# Task details
Rewrite the data below, changing every "locality" to "site" and keeping everything else the same.

——————

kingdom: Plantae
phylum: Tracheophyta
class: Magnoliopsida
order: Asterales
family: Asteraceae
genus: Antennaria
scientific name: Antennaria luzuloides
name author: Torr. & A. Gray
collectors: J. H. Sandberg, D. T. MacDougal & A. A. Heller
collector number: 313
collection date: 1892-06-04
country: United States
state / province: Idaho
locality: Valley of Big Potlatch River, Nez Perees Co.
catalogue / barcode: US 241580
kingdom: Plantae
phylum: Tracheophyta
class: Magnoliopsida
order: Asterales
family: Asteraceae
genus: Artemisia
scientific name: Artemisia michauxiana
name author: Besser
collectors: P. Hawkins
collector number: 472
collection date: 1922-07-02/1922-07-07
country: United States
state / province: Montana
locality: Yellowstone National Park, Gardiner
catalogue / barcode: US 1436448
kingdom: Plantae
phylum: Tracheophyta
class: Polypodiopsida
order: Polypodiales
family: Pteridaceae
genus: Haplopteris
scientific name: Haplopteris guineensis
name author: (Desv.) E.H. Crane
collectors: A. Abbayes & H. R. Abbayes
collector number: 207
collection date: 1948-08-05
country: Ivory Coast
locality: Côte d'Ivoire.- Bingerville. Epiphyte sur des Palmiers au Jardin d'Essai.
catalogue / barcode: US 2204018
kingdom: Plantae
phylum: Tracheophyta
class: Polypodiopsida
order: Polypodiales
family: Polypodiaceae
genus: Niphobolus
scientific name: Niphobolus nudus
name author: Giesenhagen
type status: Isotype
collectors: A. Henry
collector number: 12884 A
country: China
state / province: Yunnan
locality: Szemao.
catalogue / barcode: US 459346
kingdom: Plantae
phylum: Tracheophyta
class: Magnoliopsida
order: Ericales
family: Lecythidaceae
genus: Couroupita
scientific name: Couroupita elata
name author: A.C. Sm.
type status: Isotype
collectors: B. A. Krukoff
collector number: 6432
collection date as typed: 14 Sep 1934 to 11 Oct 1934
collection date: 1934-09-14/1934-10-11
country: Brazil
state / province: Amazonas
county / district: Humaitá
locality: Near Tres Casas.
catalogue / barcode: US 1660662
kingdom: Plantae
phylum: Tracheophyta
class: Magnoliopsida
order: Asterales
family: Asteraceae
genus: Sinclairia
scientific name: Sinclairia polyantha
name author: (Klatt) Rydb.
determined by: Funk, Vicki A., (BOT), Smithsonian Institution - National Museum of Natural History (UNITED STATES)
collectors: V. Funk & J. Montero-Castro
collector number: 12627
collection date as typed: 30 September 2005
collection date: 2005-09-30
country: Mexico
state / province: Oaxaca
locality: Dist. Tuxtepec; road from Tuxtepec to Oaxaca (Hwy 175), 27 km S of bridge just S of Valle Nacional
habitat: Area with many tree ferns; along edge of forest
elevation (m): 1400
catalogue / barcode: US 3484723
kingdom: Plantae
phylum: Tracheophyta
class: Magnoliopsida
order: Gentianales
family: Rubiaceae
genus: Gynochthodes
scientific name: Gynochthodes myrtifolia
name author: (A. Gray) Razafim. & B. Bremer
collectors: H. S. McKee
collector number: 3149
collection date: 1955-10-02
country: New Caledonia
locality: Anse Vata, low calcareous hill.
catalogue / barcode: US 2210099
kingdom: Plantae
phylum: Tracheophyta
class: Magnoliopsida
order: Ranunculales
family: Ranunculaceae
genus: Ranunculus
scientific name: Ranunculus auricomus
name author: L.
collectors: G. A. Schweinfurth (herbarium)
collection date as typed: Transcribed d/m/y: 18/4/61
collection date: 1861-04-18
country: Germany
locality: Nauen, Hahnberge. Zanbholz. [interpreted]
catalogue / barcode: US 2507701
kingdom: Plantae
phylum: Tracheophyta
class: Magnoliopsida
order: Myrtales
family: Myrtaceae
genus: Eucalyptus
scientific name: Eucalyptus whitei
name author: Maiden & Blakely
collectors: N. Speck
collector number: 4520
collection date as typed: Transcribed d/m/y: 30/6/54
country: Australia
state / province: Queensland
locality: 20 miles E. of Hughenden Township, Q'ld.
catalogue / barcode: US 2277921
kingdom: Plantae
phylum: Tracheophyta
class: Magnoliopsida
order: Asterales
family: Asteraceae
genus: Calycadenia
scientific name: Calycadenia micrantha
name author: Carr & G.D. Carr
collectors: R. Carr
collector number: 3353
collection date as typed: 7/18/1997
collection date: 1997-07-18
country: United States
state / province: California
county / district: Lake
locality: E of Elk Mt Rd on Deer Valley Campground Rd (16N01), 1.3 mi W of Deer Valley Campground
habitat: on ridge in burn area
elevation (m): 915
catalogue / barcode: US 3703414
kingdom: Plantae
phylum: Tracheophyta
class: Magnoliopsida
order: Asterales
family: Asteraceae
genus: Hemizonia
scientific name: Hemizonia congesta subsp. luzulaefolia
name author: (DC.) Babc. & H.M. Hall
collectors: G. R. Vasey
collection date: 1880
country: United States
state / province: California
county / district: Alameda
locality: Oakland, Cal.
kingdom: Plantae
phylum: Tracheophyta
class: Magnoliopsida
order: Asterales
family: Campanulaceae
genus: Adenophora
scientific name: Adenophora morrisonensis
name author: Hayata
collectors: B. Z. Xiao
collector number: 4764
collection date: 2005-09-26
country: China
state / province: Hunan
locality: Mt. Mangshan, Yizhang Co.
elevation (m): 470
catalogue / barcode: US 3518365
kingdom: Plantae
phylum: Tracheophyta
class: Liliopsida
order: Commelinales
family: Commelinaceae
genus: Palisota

——————

# Solution
kingdom: Plantae
phylum: Tracheophyta
class: Magnoliopsida
order: Asterales
family: Asteraceae
genus: Antennaria
scientific name: Antennaria luzuloides
name author: Torr. & A. Gray
collectors: J. H. Sandberg, D. T. MacDougal & A. A. Heller
collector number: 313
collection date: 1892-06-04
country: United States
state / province: Idaho
site: Valley of Big Potlatch River, Nez Perees Co.
catalogue / barcode: US 241580
kingdom: Plantae
phylum: Tracheophyta
class: Magnoliopsida
order: Asterales
family: Asteraceae
genus: Artemisia
scientific name: Artemisia michauxiana
name author: Besser
collectors: P. Hawkins
collector number: 472
collection date: 1922-07-02/1922-07-07
country: United States
state / province: Montana
site: Yellowstone National Park, Gardiner
catalogue / barcode: US 1436448
kingdom: Plantae
phylum: Tracheophyta
class: Polypodiopsida
order: Polypodiales
family: Pteridaceae
genus: Haplopteris
scientific name: Haplopteris guineensis
name author: (Desv.) E.H. Crane
collectors: A. Abbayes & H. R. Abbayes
collector number: 207
collection date: 1948-08-05
country: Ivory Coast
site: Côte d'Ivoire.- Bingerville. Epiphyte sur des Palmiers au Jardin d'Essai.
catalogue / barcode: US 2204018
kingdom: Plantae
phylum: Tracheophyta
class: Polypodiopsida
order: Polypodiales
family: Polypodiaceae
genus: Niphobolus
scientific name: Niphobolus nudus
name author: Giesenhagen
type status: Isotype
collectors: A. Henry
collector number: 12884 A
country: China
state / province: Yunnan
site: Szemao.
catalogue / barcode: US 459346
kingdom: Plantae
phylum: Tracheophyta
class: Magnoliopsida
order: Ericales
family: Lecythidaceae
genus: Couroupita
scientific name: Couroupita elata
name author: A.C. Sm.
type status: Isotype
collectors: B. A. Krukoff
collector number: 6432
collection date as typed: 14 Sep 1934 to 11 Oct 1934
collection date: 1934-09-14/1934-10-11
country: Brazil
state / province: Amazonas
county / district: Humaitá
site: Near Tres Casas.
catalogue / barcode: US 1660662
kingdom: Plantae
phylum: Tracheophyta
class: Magnoliopsida
order: Asterales
family: Asteraceae
genus: Sinclairia
scientific name: Sinclairia polyantha
name author: (Klatt) Rydb.
determined by: Funk, Vicki A., (BOT), Smithsonian Institution - National Museum of Natural History (UNITED STATES)
collectors: V. Funk & J. Montero-Castro
collector number: 12627
collection date as typed: 30 September 2005
collection date: 2005-09-30
country: Mexico
state / province: Oaxaca
site: Dist. Tuxtepec; road from Tuxtepec to Oaxaca (Hwy 175), 27 km S of bridge just S of Valle Nacional
habitat: Area with many tree ferns; along edge of forest
elevation (m): 1400
catalogue / barcode: US 3484723
kingdom: Plantae
phylum: Tracheophyta
class: Magnoliopsida
order: Gentianales
family: Rubiaceae
genus: Gynochthodes
scientific name: Gynochthodes myrtifolia
name author: (A. Gray) Razafim. & B. Bremer
collectors: H. S. McKee
collector number: 3149
collection date: 1955-10-02
country: New Caledonia
site: Anse Vata, low calcareous hill.
catalogue / barcode: US 2210099
kingdom: Plantae
phylum: Tracheophyta
class: Magnoliopsida
order: Ranunculales
family: Ranunculaceae
genus: Ranunculus
scientific name: Ranunculus auricomus
name author: L.
collectors: G. A. Schweinfurth (herbarium)
collection date as typed: Transcribed d/m/y: 18/4/61
collection date: 1861-04-18
country: Germany
site: Nauen, Hahnberge. Zanbholz. [interpreted]
catalogue / barcode: US 2507701
kingdom: Plantae
phylum: Tracheophyta
class: Magnoliopsida
order: Myrtales
family: Myrtaceae
genus: Eucalyptus
scientific name: Eucalyptus whitei
name author: Maiden & Blakely
collectors: N. Speck
collector number: 4520
collection date as typed: Transcribed d/m/y: 30/6/54
country: Australia
state / province: Queensland
site: 20 miles E. of Hughenden Township, Q'ld.
catalogue / barcode: US 2277921
kingdom: Plantae
phylum: Tracheophyta
class: Magnoliopsida
order: Asterales
family: Asteraceae
genus: Calycadenia
scientific name: Calycadenia micrantha
name author: Carr & G.D. Carr
collectors: R. Carr
collector number: 3353
collection date as typed: 7/18/1997
collection date: 1997-07-18
country: United States
state / province: California
county / district: Lake
site: E of Elk Mt Rd on Deer Valley Campground Rd (16N01), 1.3 mi W of Deer Valley Campground
habitat: on ridge in burn area
elevation (m): 915
catalogue / barcode: US 3703414
kingdom: Plantae
phylum: Tracheophyta
class: Magnoliopsida
order: Asterales
family: Asteraceae
genus: Hemizonia
scientific name: Hemizonia congesta subsp. luzulaefolia
name author: (DC.) Babc. & H.M. Hall
collectors: G. R. Vasey
collection date: 1880
country: United States
state / province: California
county / district: Alameda
site: Oakland, Cal.
kingdom: Plantae
phylum: Tracheophyta
class: Magnoliopsida
order: Asterales
family: Campanulaceae
genus: Adenophora
scientific name: Adenophora morrisonensis
name author: Hayata
collectors: B. Z. Xiao
collector number: 4764
collection date: 2005-09-26
country: China
state / province: Hunan
site: Mt. Mangshan, Yizhang Co.
elevation (m): 470
catalogue / barcode: US 3518365
kingdom: Plantae
phylum: Tracheophyta
class: Liliopsida
order: Commelinales
family: Commelinaceae
genus: Palisota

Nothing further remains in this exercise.